Int’l Rights Commission Report Does Not Meet UN Investigation System, Standards: Task Force
The International Commission of Human Rights Experts on Ethiopia (ICHREE) report is agenda-driven and did not meet the UN investigation system and standards, according to the Inter-Ministerial Task Force to Oversee Human Rights Violations in Northern Ethiopia.
Briefing journalists today, Inter-Ministerial Task Force Secretariat Head Tadesse Kassa said the report didn’t show the true scale and atrocities committed in the three regions, namely Amhara, Afar, and Tigray regional states.
According to him, the report is not commensurate with the extent and magnitude of the damage that have occurred in all the three regions and it only shows a summary picture of the process.
He further noted that the report lacks impartiality and it was conducted in a way that questioned the neutrality of the organization, and it did not meet the UN investigation system and standards.
Therefore, the head stated that the report issued in the name of human rights violation is not acceptable as it is agenda-driven by certain forces to create agenda.
Tadesse recalled that the Ethiopian Human Rights Commission, together with the United Nations High Commission for Human Rights, had conducted a joint investigation into the crimes committed during the war in the northern part of the country and the results were accepted by the UN and the Ethiopian government.
The results of the joint investigation were complete and accepted by the United Nations Human Rights Council. It is worth noting that the investigation was conducted in an independent and transparent manner; and the government started implementing the recommendations in the report.
On the other hand, Justice State Minister of Fikadu Tsega said the report of Inter-Ministerial Task Force to Oversee Human Rights Violations in Northern Ethiopia has verified documentation on the series of incidences involving torture, inhuman treatment and bodily injury committed by TPLF forces during the designated episodes against civilians in numerous localities of the Amhara and Afar regions.

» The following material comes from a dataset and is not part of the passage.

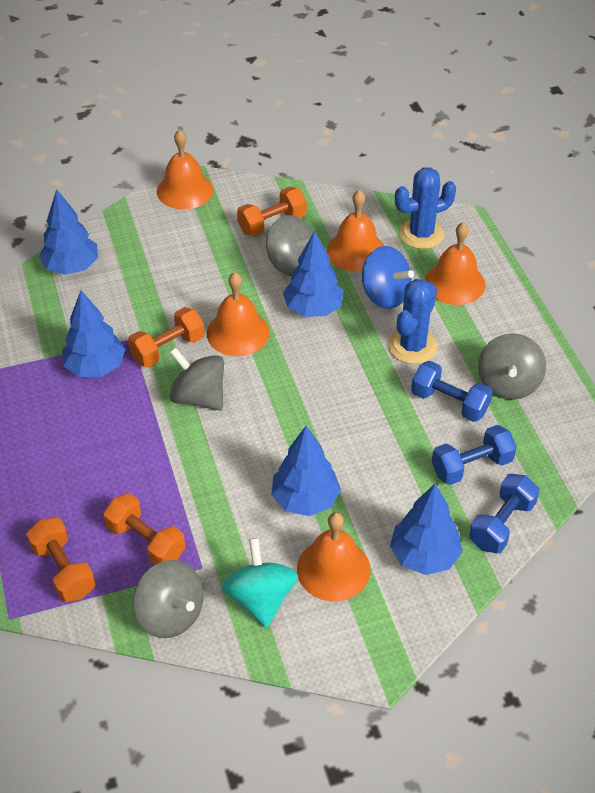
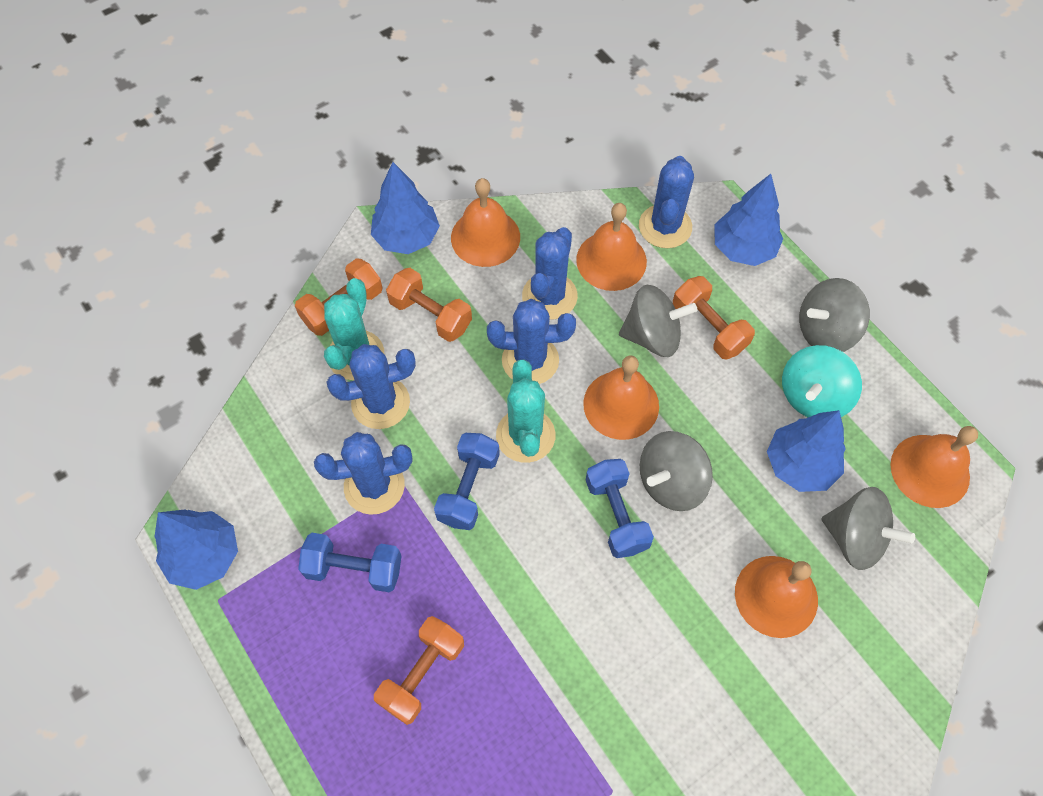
blue cactus: [388,279,438,364] [395,167,456,249] = 2 -> [314,432,412,515] [327,344,416,429] [487,299,576,384] [522,227,578,320] [639,156,694,248] = 5
blue spinning top: [362,246,414,309] = 1 -> none = 0
blue tree: [39,189,98,275] [62,290,126,377] [271,426,341,516] [283,231,344,317] [390,484,463,575] = 5 -> [154,509,238,590] [371,162,440,254] [714,174,783,266] [767,410,846,492] = 4
turquoise cactus: none = 0 -> [324,278,384,380] [496,360,555,463] = 2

It presents reasonable grounds to believe that the incidences amounted to serious violations and abuses of international human rights law (in particular the absolute prohibitions on torture) as well as international humanitarian law and national laws.
Since the cases demonstrate that they were directed against civilians who had not taken any part in the hostilities and yet are sufficiently connected to the war operations, there are reasonable grounds to believe that war crimes are committed, the state minister pointed out.
According to him, the task force will engage in the investigation of all alleged crimes and complete investigations in respect of new cases in Amhara and Afar regions that were not covered in the current round due to various reasons and file accusation on the perpetrators next month.